After the interval, we’re introduced to Monday’s Child (Abby Lorimer, Gavin Stewart, Emily Wilson, Mikaela Livadiotis, Emily Trubshaw) a contemporary chamber music ensemble that ‘aims to bring a fresh injection of contemporary classical music to the Midlands and North of the UK’. Their first piece ‘Estavrosan’ by Sungji Hong is a musical rendition of the crucifixion, beginning with a startling piano attack, the banging of the nails being driven into Christ’s hands on the cross. As the piece continues the mood strays slightly from the suffering of Christ and instead conjures the inescapable impression of a cat burglar sneaking into a warehouse with sinister intent, but Monday’s Child are spellbinding in their performance, guiding us through a soundscape like the trilling of birds and the booming of cranes, with eerie violin oscillations and particularly moving piano interludes.

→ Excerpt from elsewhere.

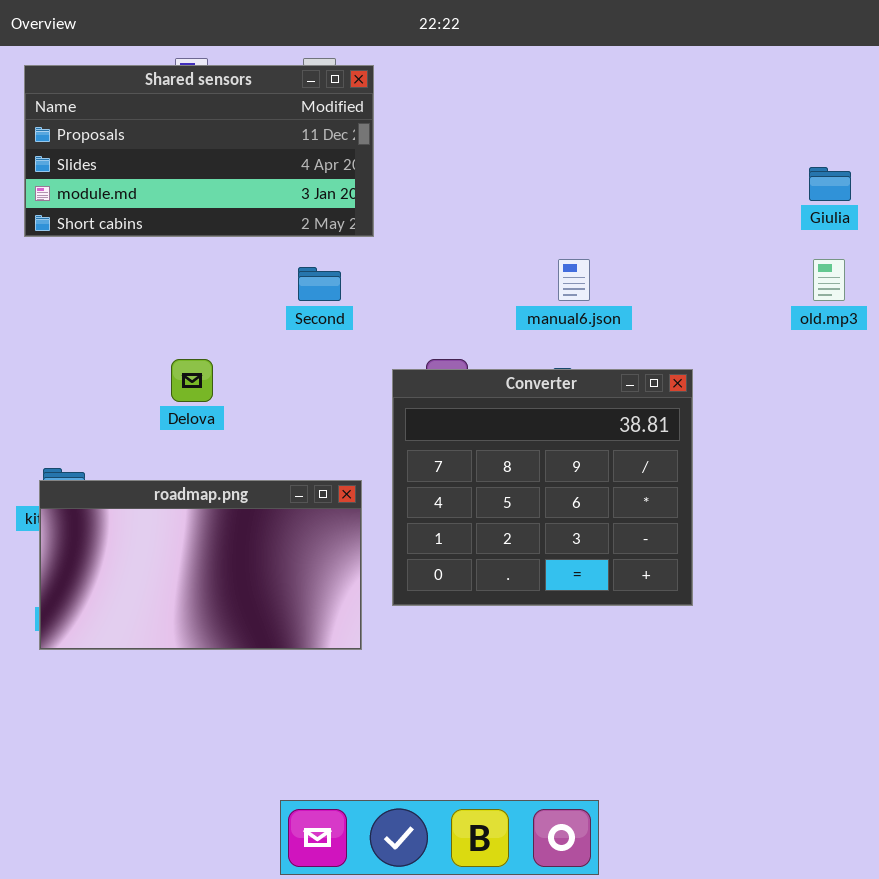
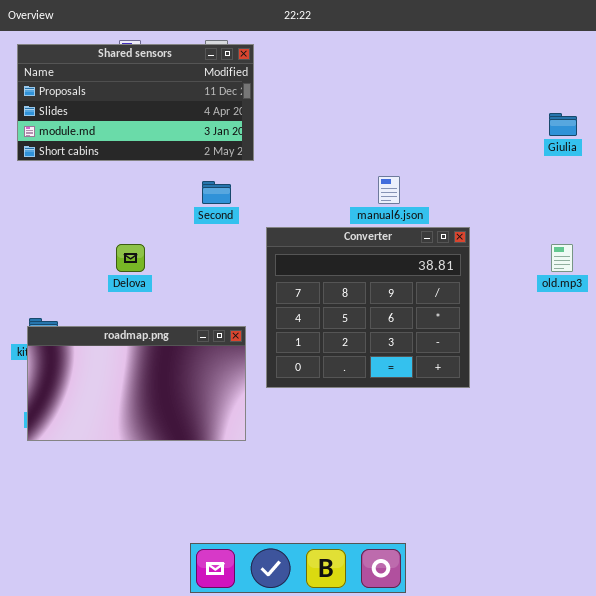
old.mp3: [813,259,845,301] -> [551,244,573,272], moved
Converter: [392,369,693,606] -> [266,227,470,388], moved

There follows a powerful recital of ‘Freedmen of the five Civilised Tribes’ by Valerie Coleman, played with an intentional ‘southern drawl’, honouring the legacy of Native Americans and former African slaves who traversed the Trail of Tears in the nineteenth century. Then we’re delving into microtone land with ‘Genera’ by Daniel Kessner, with a useful explanation and demonstration beforehand from the very impressive flautist Gavin Stewart, playing across a range of twenty-four octaves instead of the usual twelve, a technique which sounds entirely modern but which was actually used by the Ancient Greeks. This is a delightful duet, mysterious and technically impressive, with both players flawlessly changing between instruments: swapping an alto flute for a bass flute in the middle of the performance.
And, finally, ‘Indigenous Instruments’ by Steve Mackey, a piece in which – we’re assured by the conductor – the piano is ‘supposed to sound out of tune’. The audience is invited to participate in a thought experiment, imagining the musical traditions of a fabricated culture which never truly existed outside the mind of the composer: we are transported away by a beautiful lilting eeriness, challenged by the clashing melodies and unstable chords, charmed by the traditional folk melodies of non-existent people from a non-existent land.
I look forward to future performances by Treske Quartet and Monday’s Child. I hope this is the first of many collaborations: it’s delightful to trespass in Manchester’s contemporary classical scene, and the evening serves as a pleasant reminder that we’re a City of Music, not just a City of Literature.